WORK TASK
Would you please copy every line from the records that contains the word "bread"?
[[ SUPPLIED DATA, beginning ]]
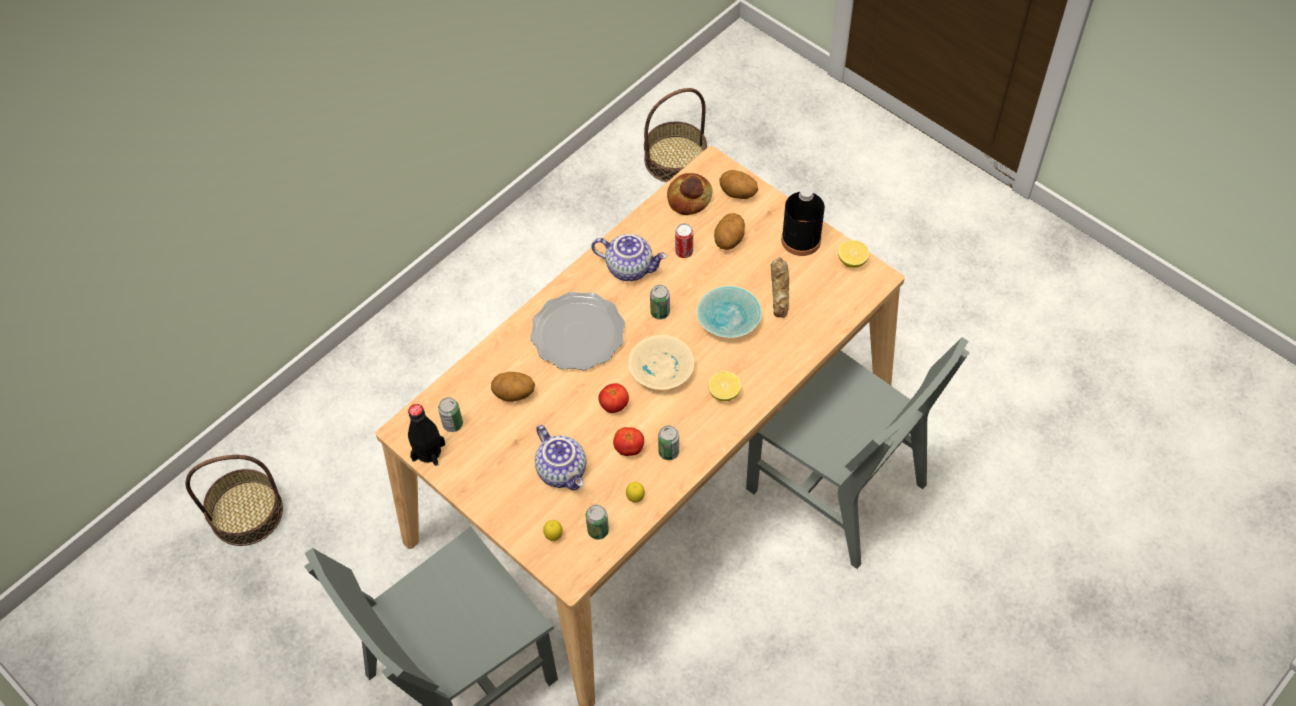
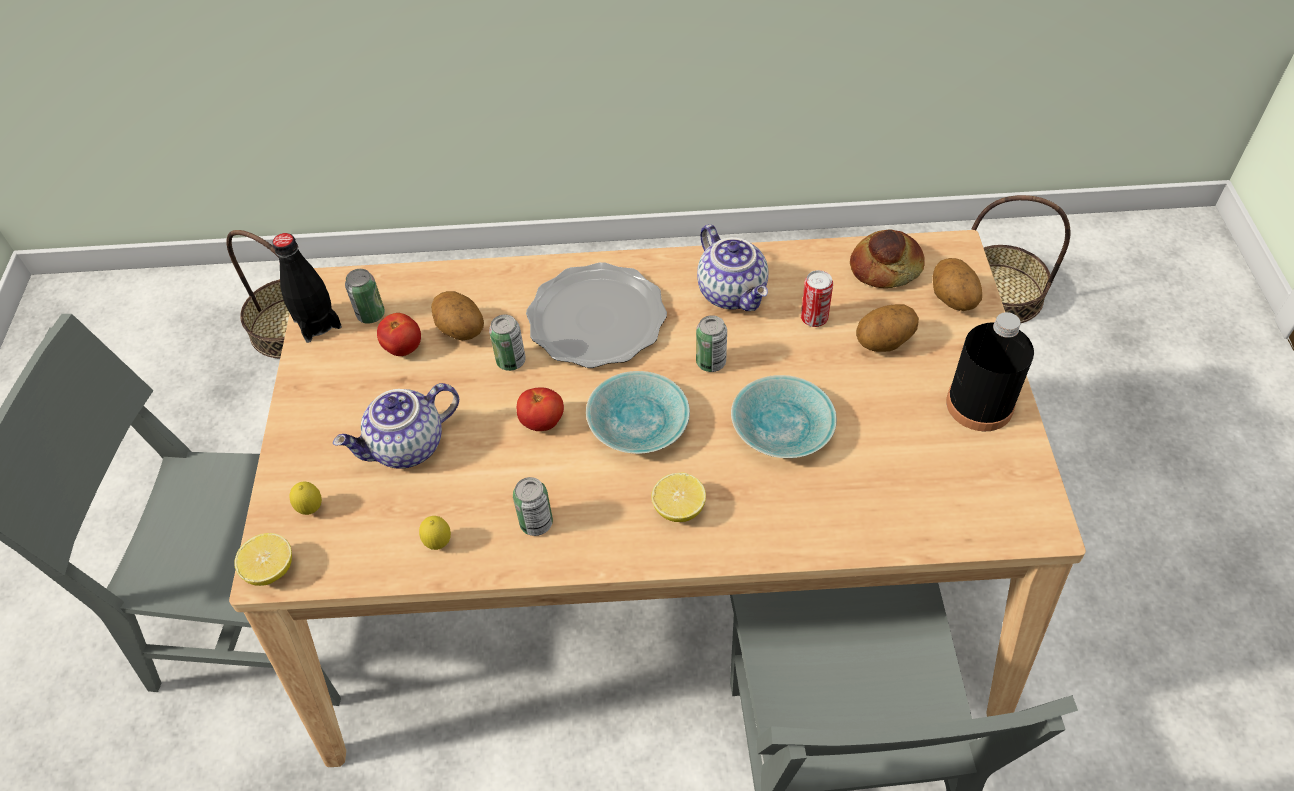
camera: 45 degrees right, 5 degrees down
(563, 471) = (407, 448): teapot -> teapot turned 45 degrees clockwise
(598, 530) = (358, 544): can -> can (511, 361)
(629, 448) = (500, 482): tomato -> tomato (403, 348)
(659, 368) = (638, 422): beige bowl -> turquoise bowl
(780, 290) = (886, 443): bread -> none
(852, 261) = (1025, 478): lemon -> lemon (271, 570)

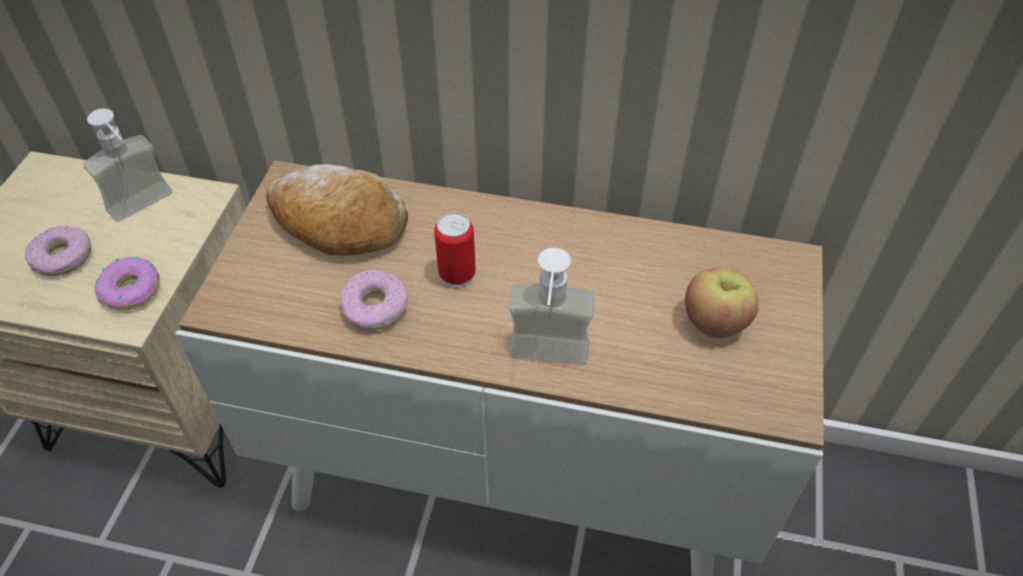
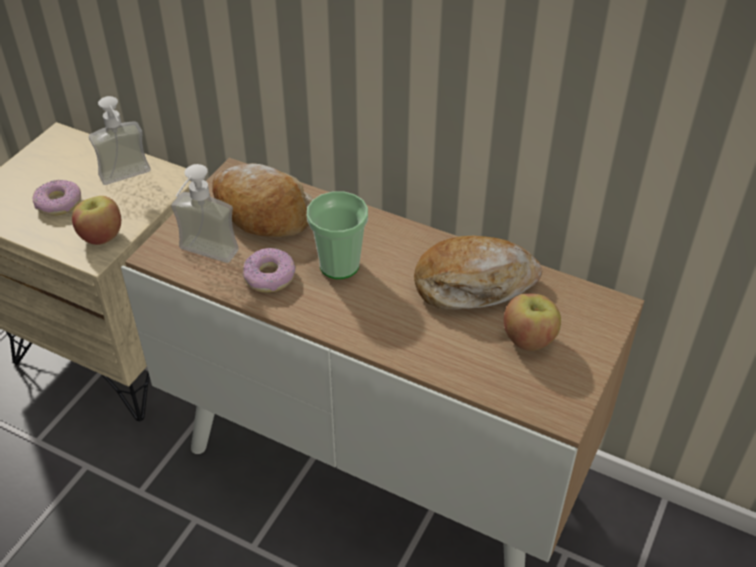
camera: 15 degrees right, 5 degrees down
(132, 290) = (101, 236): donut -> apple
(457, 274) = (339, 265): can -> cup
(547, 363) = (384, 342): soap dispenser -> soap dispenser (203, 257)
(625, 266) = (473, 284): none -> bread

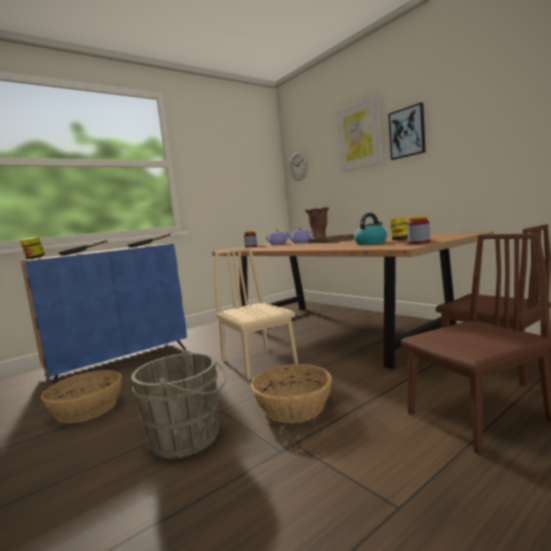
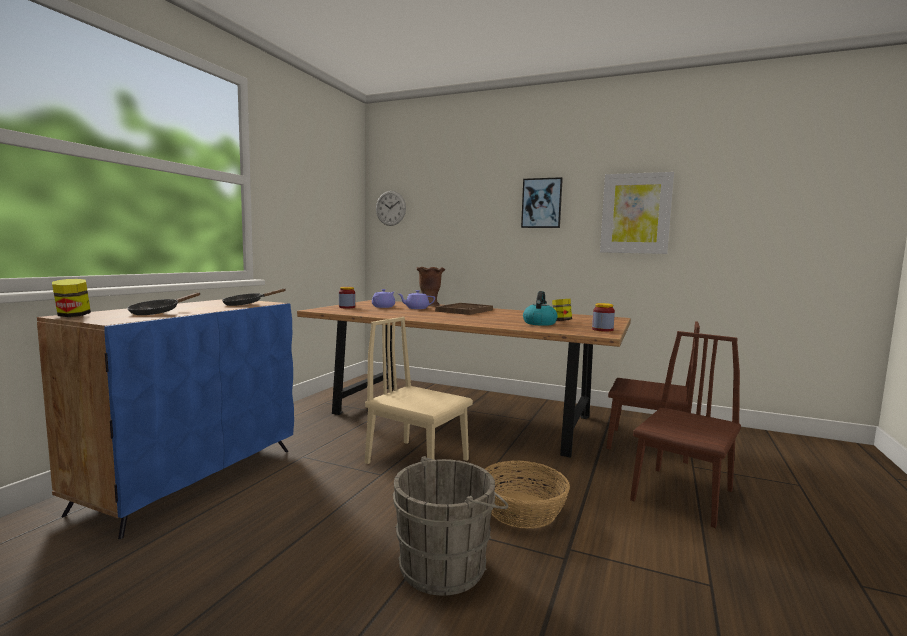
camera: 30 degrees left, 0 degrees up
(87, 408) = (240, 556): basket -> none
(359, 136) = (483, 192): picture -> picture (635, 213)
[[ SUPPLIED DATA, end ]]
RESPONSE
(780, 290) = (886, 443): bread -> none
(625, 266) = (473, 284): none -> bread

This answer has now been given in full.